We are surrounded by networks. The Internet, one of the most advanced artifacts ever created by mankind, is the paradigmatic example of a "network of networks" with unprecedented technological, economical and social ramifications. Online social networks have become a major driving phenomenon on the web since the Internet has expanded as to include users and their social systems in its description and operation. Technological networks such as the cellular phone network or the energy grid support many aspects of our daily life. Moreover, there is a growing number of highly-popular user-centric applications in Internet that rely on social networks for mining and filtering information, for providing recommendations, as well as for ranking of documents and services. In this course we will present the design principles and the main structural properties and theoretical models of online social networks and technological networks, algorithms for data mining in social networks, and the basic network economic issues, with an eye towards the current research issues in the area.

Topics that we will cover

• Properties of social networks
• Models for social networks
• Community detection
• Spectral techniques for community detection
• Centrality measures
• Deep learning and network embeddings
• Cascading behavior in social networks and epidemics
• Influence maximization and viral marketing
• Influence and homophily
• Game theory on networks
• Network traffic
• Selfish routing and price of anarchy
• Auctions
• Algorithmic market design
• Market Equilibria: characterization and computation
• Two-sided markets and sharing economy

 

Announcements

Remember to register your email; details will be given in class.

We start classes on February 25.

 

Instructors

Aris Anagnostopoulos, Sapienza University of Rome

Chris Schwiegelshohn, Sapienza University of Rome

 

When and where:

Monday 14.00–16.00, Via Ariosto 25, Room A7

Wednesday 14.00–17.00, Via Ariosto 25, Room A5

 

Office hours

You can use the office hours for any question regarding the class material, general questions on networks, the meaning of life, pretty much anything. Send an email to the instructors for arrangement.

 

Textbook and references

The main textbook is the book Networks, Crowds, and Markets: Reasoning About a Highly Connected World, by David Easley and Jon Kleinberg.

Another book we will use is Algorithms and Models for Network Data and Link Analysis, by François Fouss, Marco Saerens, and Masashi Shimbo.

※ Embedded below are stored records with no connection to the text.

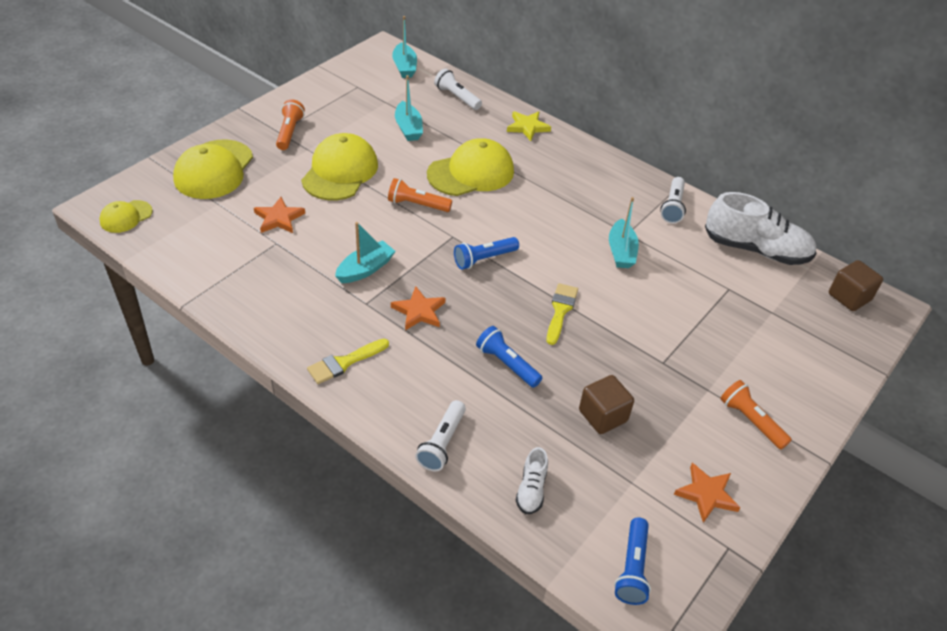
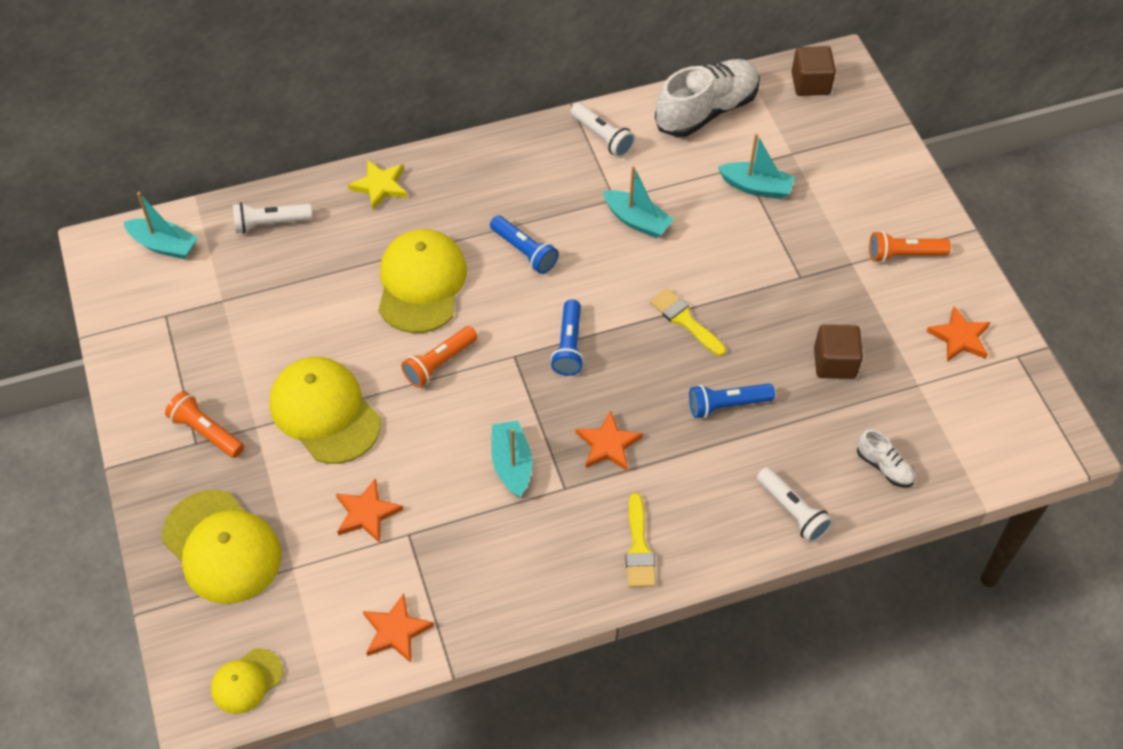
camera: 55 degrees left, 10 degrees up
(126, 217) = (246, 681): yellow cap -> yellow cap turned 60 degrees clockwise
(199, 266) = (396, 631): none -> orange star
(408, 128) = (293, 303): turquoise boat -> turquoise boat (756, 187)
(632, 568) = (1002, 437): blue flashlight -> blue flashlight (524, 251)

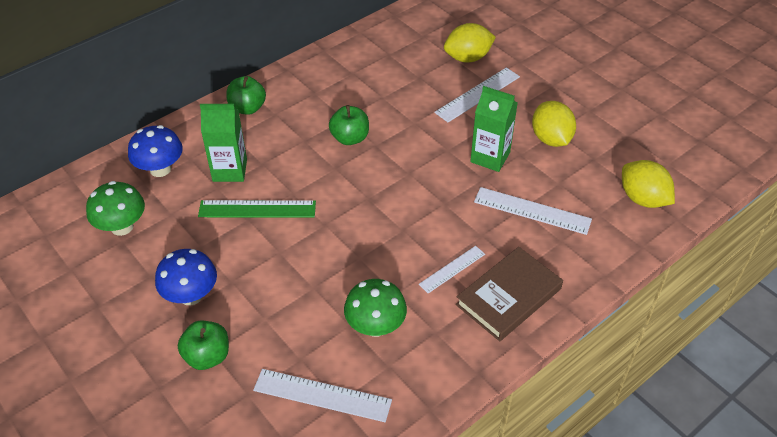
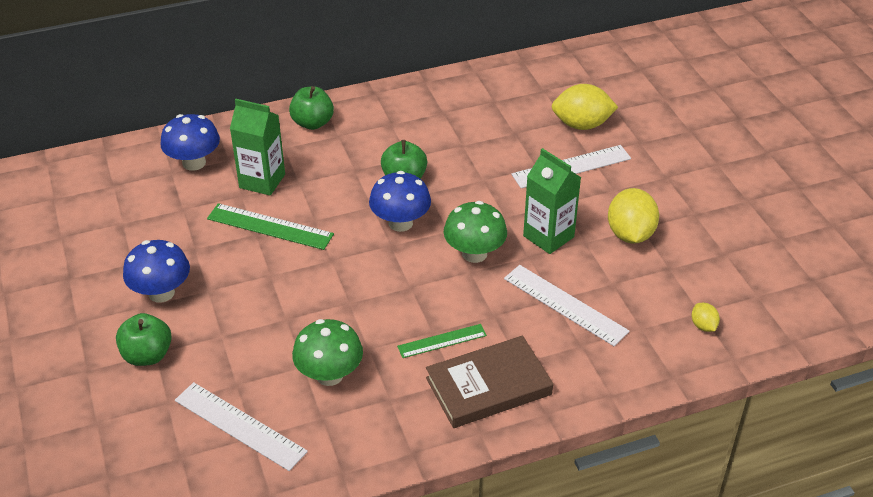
camera: 20 degrees right, 5 degrees down
(122, 227) = (129, 209): green mushroom -> green mushroom (474, 253)
(366, 177) = (400, 223): none -> blue mushroom
(452, 269) = (442, 341): white ruler -> green ruler
(642, 199) = (703, 326): yellow lemon -> yellow lemon, size x0.49

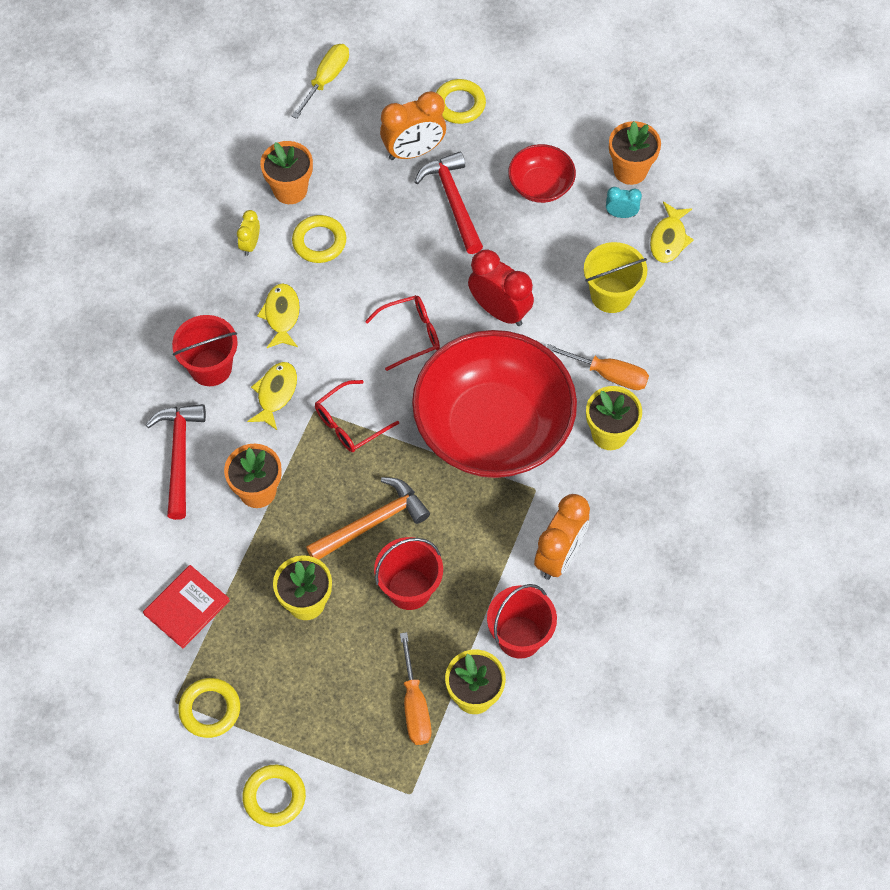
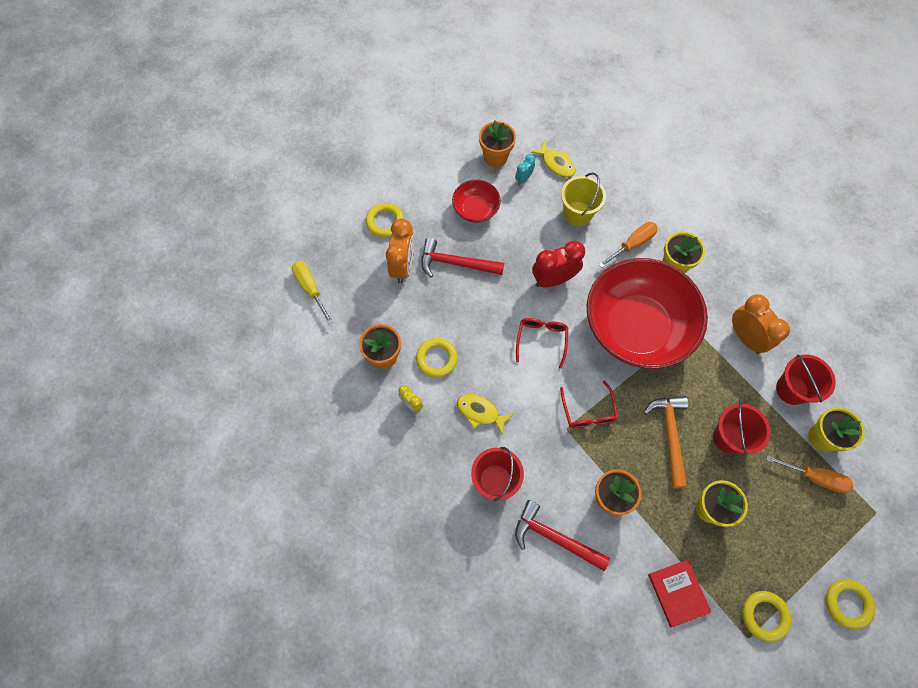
camera: 60 degrees left, 5 degrees up
(275, 394) = (540, 447): yellow fish -> none

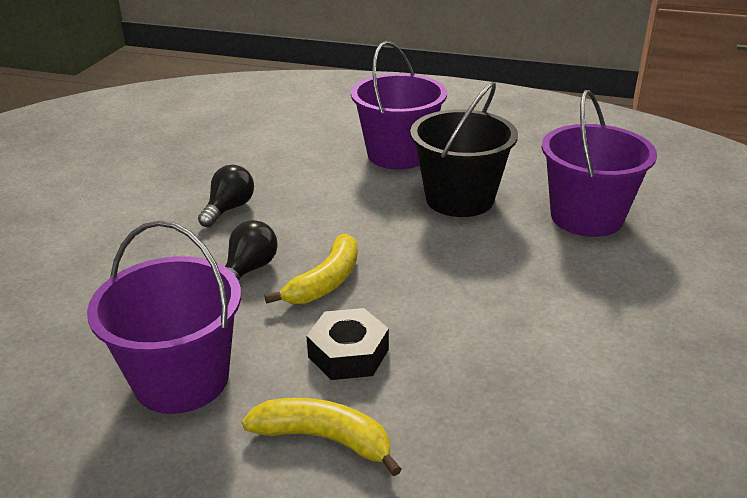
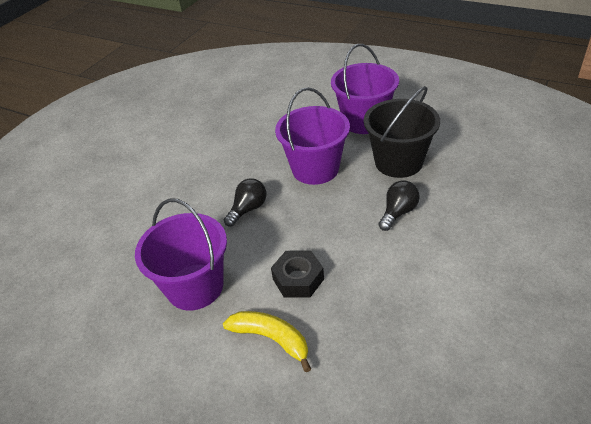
camera: 15 degrees right, 10 degrees up
(229, 209) = (243, 160): black light bulb -> black light bulb (398, 212)
(325, 281) = (294, 223): yellow banana -> none
(586, 217) = (486, 184): purple bucket -> purple bucket (315, 169)

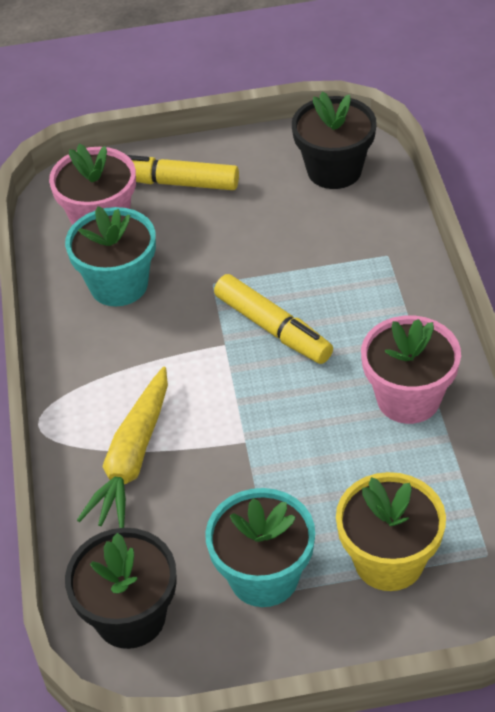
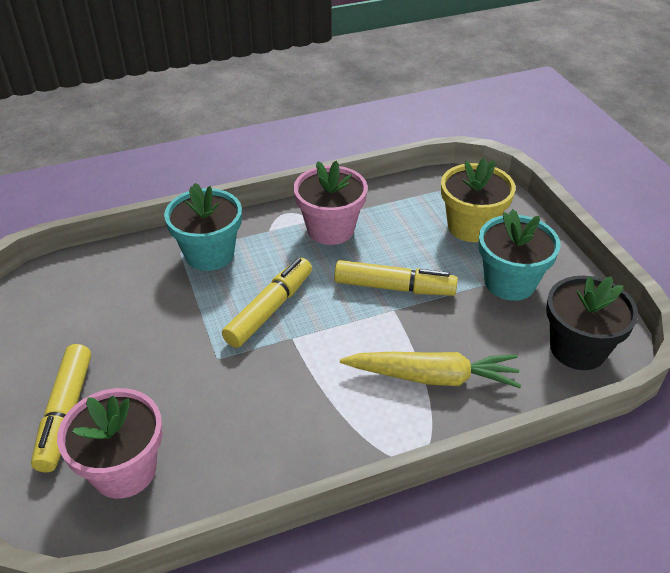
camera: 105 degrees left, 5 degrees down
(119, 285) = (222, 432): turquoise flower pot -> turquoise flower pot (209, 254)
(282, 448) = (394, 287): none -> yellow marker
(334, 170) = (66, 294): black flower pot -> none

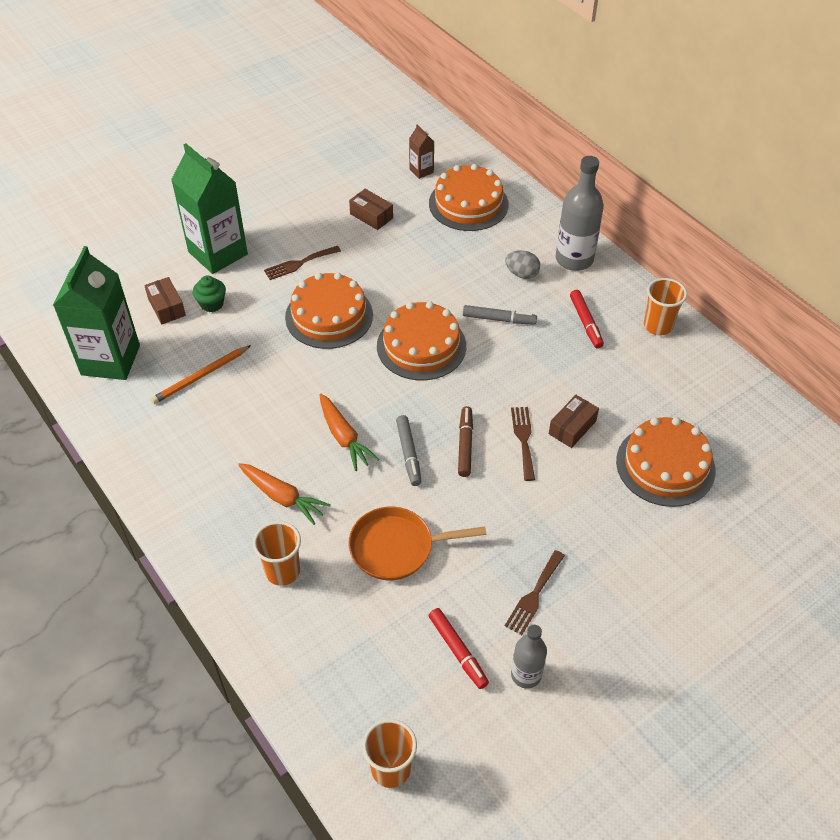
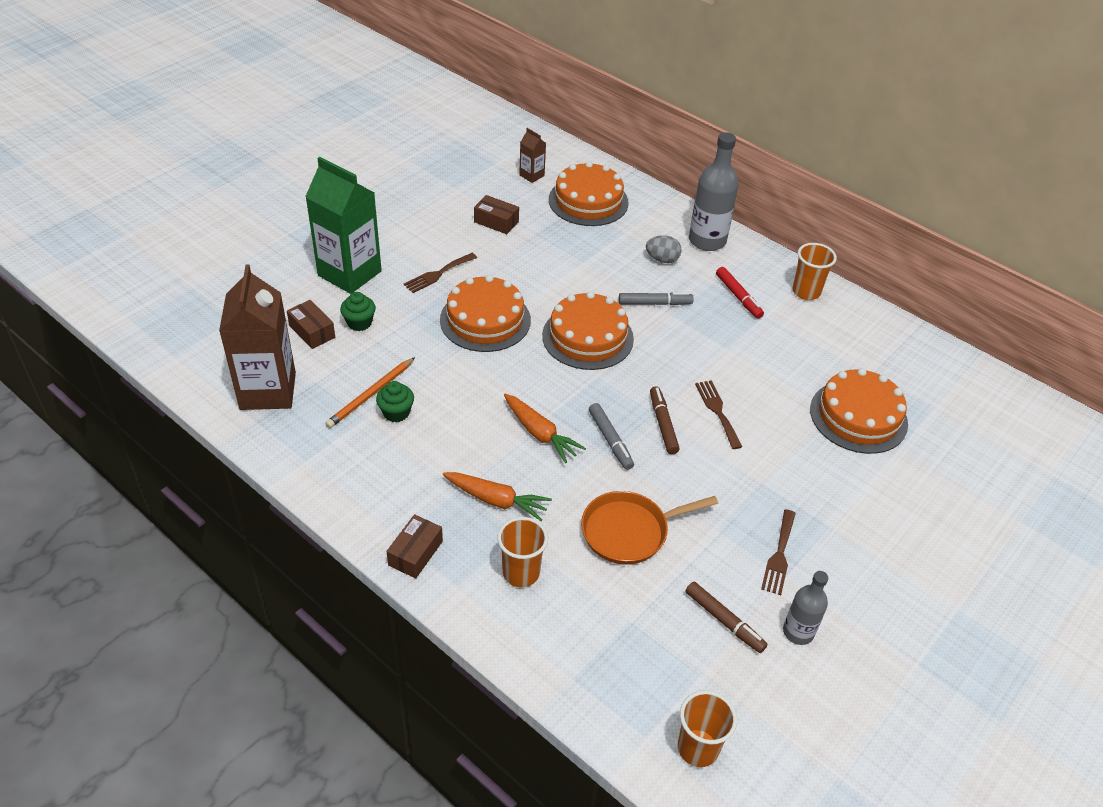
camera: 15 degrees left, 5 degrees down
(110, 360) = (268, 391): green carton -> brown carton
(218, 397) = (396, 412): none -> green cupcake
(457, 651) = (724, 621): red marker -> brown marker
(572, 427) = (760, 394): brown box -> brown box (415, 553)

In addition, we will cover material from various other sources, which we will post online as the course proceeds.

 

Exam format

The evaluation has two parts: a set of three theoretical homeworks, which will be due during the semester, and a final project. During the exam period we will assess the quality of the projects and the extent you have learned the class material. Students are highly encouraged to do the homeworks. Whoever does not do the homeworks will have to do a final written exam on the entire class material and a final project. In this case as well we will have an oral exam during the exam session.

 

Syllabus

Date	Topic	Reading
February 25	Introduction to social networks and online markets.	Chapters 1, 2
February 27	Properties of social and complex networks, tie strength.	Chapter 3, slides
March 4	Tie strength (cont.), affiliation networks	Chapter 4
March 6	Random-graph models for social networks	Notes
March 13	Navigability, preferential attachment	Notes
March 18	Basics of linear algebra for social networks
March 20	Graph Laplacian and Cheeger’s inequality (lower bound)
March 25	Introduction to game theory	Chapter 6
March 27	Basic auction theory	Chapter 9
April 01	Cheeger’s inequality (upper bound)
April 03	Exact recovery of communities
April 08	Densest subgraph
April 10	Sparsification
April 15	Max-cut approximation
April 17	Sparsest cut and metric embeddings
May 13	Sponsored search	Chapter 10
May 15	Sponsored search (cont.), Indroduction to neural networks, word2vec	Tutorial on word2vec, paper 1, paper 2
May 20	Introduction to neural-network-based graph embeddings	Tutorial on graph embeddings, DeepWalk, node2vec

 

Homeworks

• Homework 1 (due: 25/6/2019, 23.59)

 

Collaboration policy (read carefully!): You can discuss with other students of the course about the homeworks and the projects. However, you must understand well your solutions and the final writeup must be yours and written in isolation. In addition, even though you may discuss about how you could implement an algorithm, what type of libraries to use, and so on, the final code must be yours. You may also consult the internet for information, as long as it does not reveal the solution. If a question asks you to design and implement an algorithm for a problem, it's fine if you find information about how to resolve a problem with character encoding, for example, but it is not fine if you search for the code or the algorithm for the problem you are being asked. For the projects, you can talk with other students of the course about questions on the programming language, libraries, some API issue, and so on, but both the solutions and the programming must be yours. If we find out that you have violated the policy and you have copied in any way you will automatically fail. If you have any doubts about whether something is allowed or not, ask the instructor.